4.1 Technical Principles and Status Quo
Site: | Hamburg Open Online University |
Course: | Green Hydrogen |
Book: | 4.1 Technical Principles and Status Quo |
Printed by: | Gast |
Date: | Tuesday, 3 December 2024, 6:32 PM |
Description
This chapter discusses the applications of hydrogen, focusing on its energetic and material uses. Material use involves utilizing hydrogen's chemical properties for reactions with other elements, while energetic use converts hydrogen's energy into electricity and heat. The production of e-fuels is mentioned briefly. Hydrogen is mainly used as a material in the chemical industry and crude oil refining. Future applications in industries like steelmaking and plastics production are also explored.
Technical principles of hydrogen utilization
Hydrogen can be used in a variety of applications. Basically, a distinction can be made between its energetic application and its use as a material. In material use, the chemical properties of the hydrogen molecule are exploited in the form of reactions with other chemical elements. Thus, hydrogen can be used to form new chemical compounds together with other elements or to change the composition and properties of existing compounds. On the other hand, hydrogen can be used to generate energy. Here, the chemical energy bound in the hydrogen is converted into electricity and/or heat.
Material use
Nowadays, hydrogen is used almost exclusively as a material. In 2020, the hydrogen amount used worldwide was around 90 million tonnes. In the last twenty years, the annual demand has increased by 50 %. The hydrogen used today is largely produced from fossil raw materials, apart from a few exceptional cases (see Chapter 2.1).

* _What to work on_:
1) In the hydrogen utilization text, how much hydrogen was used worldwide in 2020?
2) Repeat the part of the hydrogen utilization text that opens with the words containing "Technical principles of" and closes with "electricity and/or heat.".
The items after this point come from a different source than the text above.

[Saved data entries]
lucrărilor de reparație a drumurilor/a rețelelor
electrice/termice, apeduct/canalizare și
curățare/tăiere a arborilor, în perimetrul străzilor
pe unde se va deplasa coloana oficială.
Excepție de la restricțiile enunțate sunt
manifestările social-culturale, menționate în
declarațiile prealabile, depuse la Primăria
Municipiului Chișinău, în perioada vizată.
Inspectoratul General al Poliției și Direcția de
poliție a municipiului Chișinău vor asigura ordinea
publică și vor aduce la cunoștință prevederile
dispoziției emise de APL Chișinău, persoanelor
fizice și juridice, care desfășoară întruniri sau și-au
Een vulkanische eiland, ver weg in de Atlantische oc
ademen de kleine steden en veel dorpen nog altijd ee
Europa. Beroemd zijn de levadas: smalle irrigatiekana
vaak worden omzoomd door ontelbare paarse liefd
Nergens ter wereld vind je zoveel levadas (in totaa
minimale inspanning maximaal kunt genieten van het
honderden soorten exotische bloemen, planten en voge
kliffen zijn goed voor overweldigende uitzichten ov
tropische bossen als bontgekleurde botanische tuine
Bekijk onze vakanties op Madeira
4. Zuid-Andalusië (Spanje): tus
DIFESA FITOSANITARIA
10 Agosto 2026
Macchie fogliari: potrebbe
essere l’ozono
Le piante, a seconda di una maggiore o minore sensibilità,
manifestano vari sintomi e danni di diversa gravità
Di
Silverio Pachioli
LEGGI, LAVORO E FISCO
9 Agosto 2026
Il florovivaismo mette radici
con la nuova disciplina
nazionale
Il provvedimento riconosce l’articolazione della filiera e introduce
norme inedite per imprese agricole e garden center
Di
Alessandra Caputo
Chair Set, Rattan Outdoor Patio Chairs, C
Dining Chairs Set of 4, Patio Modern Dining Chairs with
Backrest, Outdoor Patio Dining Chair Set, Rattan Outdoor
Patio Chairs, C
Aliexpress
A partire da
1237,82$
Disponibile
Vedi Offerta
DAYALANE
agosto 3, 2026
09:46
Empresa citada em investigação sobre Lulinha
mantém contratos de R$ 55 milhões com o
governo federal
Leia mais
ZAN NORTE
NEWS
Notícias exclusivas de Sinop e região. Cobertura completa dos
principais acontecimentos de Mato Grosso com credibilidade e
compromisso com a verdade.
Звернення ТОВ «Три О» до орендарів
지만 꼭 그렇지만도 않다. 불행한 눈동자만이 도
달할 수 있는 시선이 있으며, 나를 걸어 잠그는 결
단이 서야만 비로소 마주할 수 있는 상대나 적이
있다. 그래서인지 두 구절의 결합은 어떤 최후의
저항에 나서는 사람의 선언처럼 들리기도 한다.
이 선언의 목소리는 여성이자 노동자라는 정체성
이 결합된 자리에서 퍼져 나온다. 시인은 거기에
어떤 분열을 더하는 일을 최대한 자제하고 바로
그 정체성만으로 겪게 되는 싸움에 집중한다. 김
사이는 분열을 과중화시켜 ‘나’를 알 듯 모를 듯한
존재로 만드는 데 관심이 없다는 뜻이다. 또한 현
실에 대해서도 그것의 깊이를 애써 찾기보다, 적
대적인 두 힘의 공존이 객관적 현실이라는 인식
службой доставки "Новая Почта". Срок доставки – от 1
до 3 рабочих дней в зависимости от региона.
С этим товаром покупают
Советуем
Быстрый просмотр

* _Solutions to the tasks_:
1) Around 90 million tonnes.

2)
Technical principles of hydrogen utilization
Hydrogen can be used in a variety of applications. Basically, a distinction can be made between its energetic application and its use as a material. In material use, the chemical properties of the hydrogen molecule are exploited in the form of reactions with other chemical elements. Thus, hydrogen can be used to form new chemical compounds together with other elements or to change the composition and properties of existing compounds. On the other hand, hydrogen can be used to generate energy. Here, the chemical energy bound in the hydrogen is converted into electricity and/or heat.